Puro è il sonno di una giovane, prima che la stagione piena della vita le si spalanchi, lasciando intanto ai sogni le previsioni più serene e liete. La brezza ne sollecita il risveglio, vivace come sempre, perché trae esso ai giochi residui dell’infanzia e ai desideri primi dell’adolescenza.
La giovane è la principessa di un regno beato. Nausicaa è il suo nome.


Un turbamento dolce la prende, sapendo che s’approssima il tempo ormai delle nozze; ma la vaghezza di correre la trattiene ancora nell’età gioiosa dei sorrisi e degli svaghi. Un progetto semplice, immediato e soave, le si disegna nella fantasia: recarsi alla riva del mare, insieme con le ancelle che sono amiche, per lavarvi le vesti splendenti al sole. Il suo sguardo va intanto al cielo intenso d’azzurro.

Nausicaa si leva. S’affretta ai genitori regali: alla madre che fila stami dai bagliori del mare e al padre nobile, il quale le accorda immediatamente il permesso d’andare. Lei detergerà le vesti, onde muoveranno alle danze i fratelli.

La madre caricherà il carro con provviste per la contenta gita giovanile, grazie alla quale s’allieteranno le ragazze, lavando, ponendo le vesti ad asciugare, bagnandosi nell’acqua, assaporando le provviste sopra l’erba dolcissima e correndo infine qua e là, dietro la palla del gioco spensierato.
Proprio della giovinezza, il tempo della primavera è stato narrato nel Canto VI dell’Odissea, come una fanciulla sorridente al sole; e non si potevano raccontarne meglio le gioie spontanee, le vivacità impulsive, le aspirazioni fresche.
"Tutte sono belle” quelle ragazze che corrono ridendo nella mattinata splendida del mare, mandando voci esuberanti e melodiche, come le ninfe, le quali abitano le cime ripide dei monti solitari, le sorgenti riverberanti dei fiumi e i pascoli ricchi di verde. La compagnia femminile, innocente e lieta, si trova davanti Odisseo, naufrago in quel luogo beato.

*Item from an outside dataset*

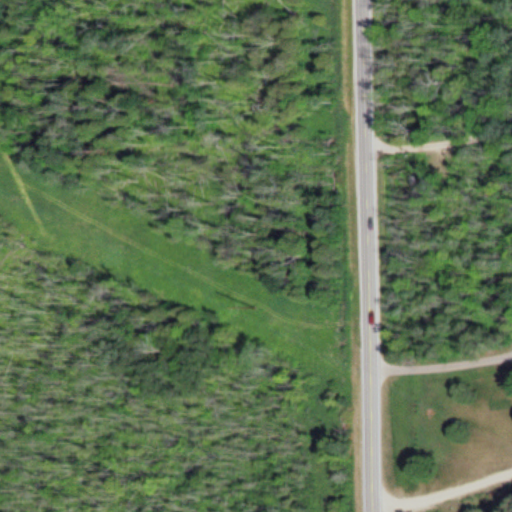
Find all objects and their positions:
road: (360, 256)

Fuggono tutte, alla vista dell’uomo imbrattato di salsedine, tranne lei, Nausicaa, la principessa: lei si trattiene e gli sta di fronte, incoraggiata dalla peculiare fiducia improvvisa, la quale nasce nel cuore femminile, quando la donna sente subito ammirazione e intuisce l’amore, subito confuso e indefinito, dopo sorprendente e acceso. La giovane ascolta le parole di quell’uomo, che dice del cielo vasto; sente dire da lui che lei è un germoglio; sente confessare da lui l’invidia verso chi la guiderà un giorno alla propria dimora, coprendola di doni.

Odisseo è preso da stupore crescente alla visione di Nausicaa. La paragona ad una palma, fissata in un giorno lontano al sereno più terso. Egli ammira, è preso da un timore vago, nello sfiorarle soltanto le ginocchia. Le augura che le venga concesso un marito, una casa, “e per compagna la concordia felice”.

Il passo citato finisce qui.